- **SCHRIFTELIJKE OPDRACHT 1**: Van hoeveel deelgebieden gaat de provincie Vlaams-Brabant uit volgens het tekstfragment?
- **SCHRIFTELIJKE OPDRACHT 2**: Neem uit het tekstfragment letterlijk het gedeelte over dat begint bij "De provincie Vlaams-Brabant" en eindigt bij "kunnen aangevat worden.".
- **SCHRIFTELIJKE OPDRACHT 3**: Geef de alinea die begint met "De provincie Vlaams-Brabant gaat uit" in het tekstfragment beknopter weer en behoud daarbij de belangrijkste feiten.

- **TEKSTFRAGMENT**:
──────────
De provincie Vlaams-Brabant gaat uit van 8 deelgebieden met elk hun eigen specifieke uitdagingen en potenties die ruimtelijk gestructureerd worden door belangrijke bouwstenen van het cultuurlandschap in de provincie. Ze kunnen de basis vormen voor de organisatie van samenspraak tussen Vlaanderen, Provincie en gemeenten inzake ruimtelijke vraagstukken. Voor twee deelgebieden Brabantse Kouters (Dendervallei, Aalst en Dendermonde) en Pajottenland (Geraardsbergen, Ninove, OV), die grenzen aan de provincie Oost-Vlaanderen, is de Provincie Oost-Vlaanderen graag betrokken en bereid tot deelname bij gebiedsgerichte samenwerking zodat grensoverschrijdende problematieken in samenwerking kunnen aangevat worden.
──────────
- **GEGEVENSGEDEELTE**:
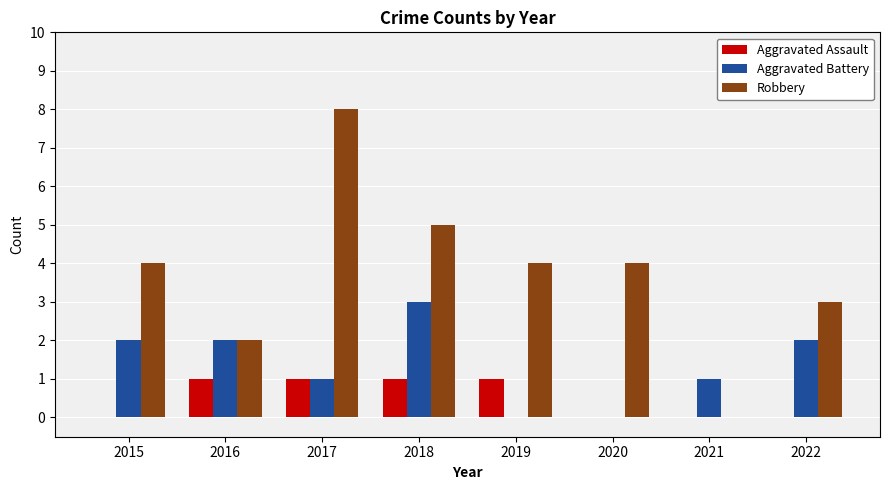

Is it true that Robbery equals -3 at 2021?

False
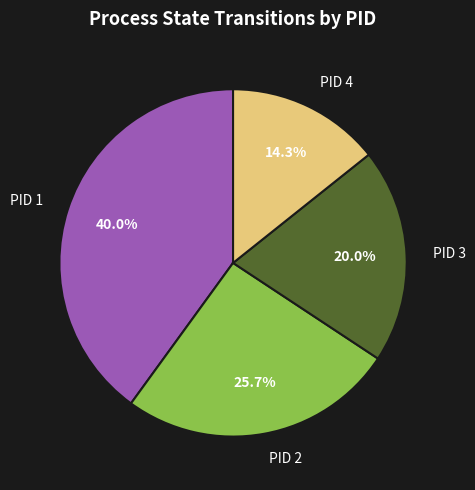

What portion of the pie excludes PID 2?

74.3%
──────────
- **ANTWOORDRUIMTE 1**: Van acht deelgebieden.

- **ANTWOORDRUIMTE 2**:
De provincie Vlaams-Brabant gaat uit van 8 deelgebieden met elk hun eigen specifieke uitdagingen en potenties die ruimtelijk gestructureerd worden door belangrijke bouwstenen van het cultuurlandschap in de provincie. Ze kunnen de basis vormen voor de organisatie van samenspraak tussen Vlaanderen, Provincie en gemeenten inzake ruimtelijke vraagstukken. Voor twee deelgebieden Brabantse Kouters (Dendervallei, Aalst en Dendermonde) en Pajottenland (Geraardsbergen, Ninove, OV), die grenzen aan de provincie Oost-Vlaanderen, is de Provincie Oost-Vlaanderen graag betrokken en bereid tot deelname bij gebiedsgerichte samenwerking zodat grensoverschrijdende problematieken in samenwerking kunnen aangevat worden.

- **ANTWOORDRUIMTE 3**: Vlaams-Brabant onderscheidt acht deelgebieden met elk eigen uitdagingen en potenties. Belangrijke bouwstenen van het cultuurlandschap structureren deze deelgebieden ruimtelijk. Ze kunnen de basis vormen voor samenspraak tussen Vlaanderen, Provincie en gemeenten over ruimtelijke vraagstukken. Twee deelgebieden, Brabantse Kouters en Pajottenland, grenzen aan Oost-Vlaanderen. Voor die twee is de Provincie Oost-Vlaanderen bereid deel te nemen aan gebiedsgerichte samenwerking, zodat grensoverschrijdende problematieken samen aangepakt kunnen worden.